As the controversy continues over torture scenes in Zero Dark Thirty, the film about the hunt to capture Osama bin Laden, a group called the National Religious Campaign Against Torture has joined to protest the gruesome depictions of torture in the movie by leafletting showings of it nationwide.
"Hundreds of thousands of people will see Zero Dark Thirty, and many of them will walk out of the theater believing they saw the truth," said the Rev. Richard Killmer, Executive Director of NRCAT. "But the film is not based on the facts about torture. It is a work of fiction that depicts graphic acts of torture; it is neither investigative journalism nor congressional oversight. The movie’s inappropriate -– and dangerous –- implication that the use of torture by U.S. authorities produced critical intelligence, including finding Osama bin Laden, is inaccurate."
The campaign is happening at movie theaters in New York City; Los Angeles; Chicago; Pittsburgh; Portland, Ore.; Buffalo, N.Y.; West Hartford, Conn.; New Haven, Conn.; and Austin, Texas. The group also organized an interfaith prayer service on Friday afternoon during which Catholic, Protestant, Muslim and Jewish leaders described why their traditions oppose torture and called for President Barack Obama to close the prison at Guantanamo Bay. (Friday was the 11th anniversary of the day the first detainees were imprisoned at the detention center).

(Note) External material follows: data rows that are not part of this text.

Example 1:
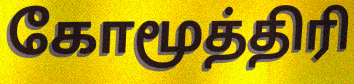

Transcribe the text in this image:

கோமூத்திரி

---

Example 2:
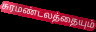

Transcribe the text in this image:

சுரமண்டலத்தையும்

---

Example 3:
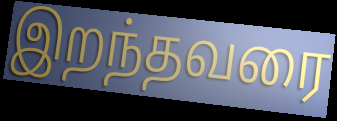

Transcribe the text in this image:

இறந்தவரை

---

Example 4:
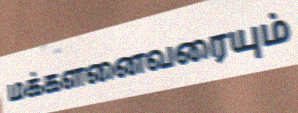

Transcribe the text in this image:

மக்களனைவரையும்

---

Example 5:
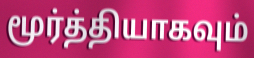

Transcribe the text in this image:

மூர்த்தியாகவும்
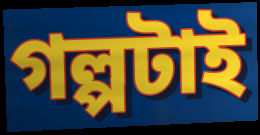
গল্পটাই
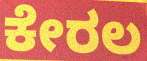
ಕೇರಲ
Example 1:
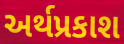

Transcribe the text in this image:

અર્થપ્રકાશ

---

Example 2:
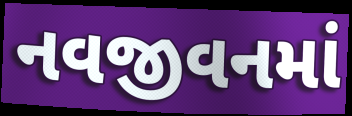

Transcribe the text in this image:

નવજીવનમાં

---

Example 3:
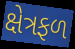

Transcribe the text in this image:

ક્ષેત્રફળ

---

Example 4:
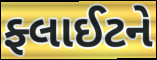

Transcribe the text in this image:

ફ્લાઈટને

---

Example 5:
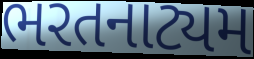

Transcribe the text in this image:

ભરતનાટ્યમ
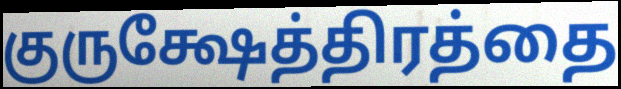
குருக்ஷேத்திரத்தை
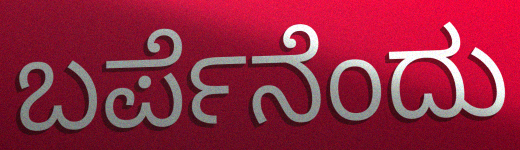
ಬರ್ಪೆನೆಂದು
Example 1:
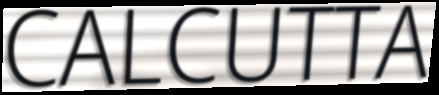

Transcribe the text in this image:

CALCUTTA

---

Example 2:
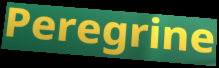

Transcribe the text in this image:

Peregrine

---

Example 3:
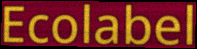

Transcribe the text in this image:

Ecolabel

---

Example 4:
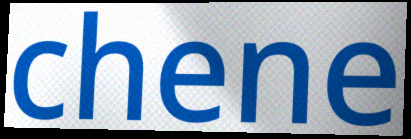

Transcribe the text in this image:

chene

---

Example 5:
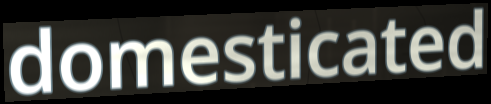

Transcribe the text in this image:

domesticated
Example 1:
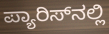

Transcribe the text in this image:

ಪ್ಯಾರಿಸ್‌ನಲ್ಲಿ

The organization is also targeting current efforts in the Senate Intelligence Committee, which late last year released a 6,000-page report on its three-year investigation into the U.S. government’s use of torture during interrogations. The purpose of NRCAT's campaign is "to publicize the torture report’s findings so Americans know the truth about torture committed by their government in their name," organizers said in a statement.
The film has found criticism not only among activists, but in the government itself. Sen. John McCain (R-Ariz.) and Sen. Dianne Feinstein (D-Calif.), members of the Intelligence Committee, have come out against the film's depiction that torture netted important information in the hunt for bin Laden. McCain said filmmakers fell "hook, line and sinker" about the use of torture in catching bin Laden.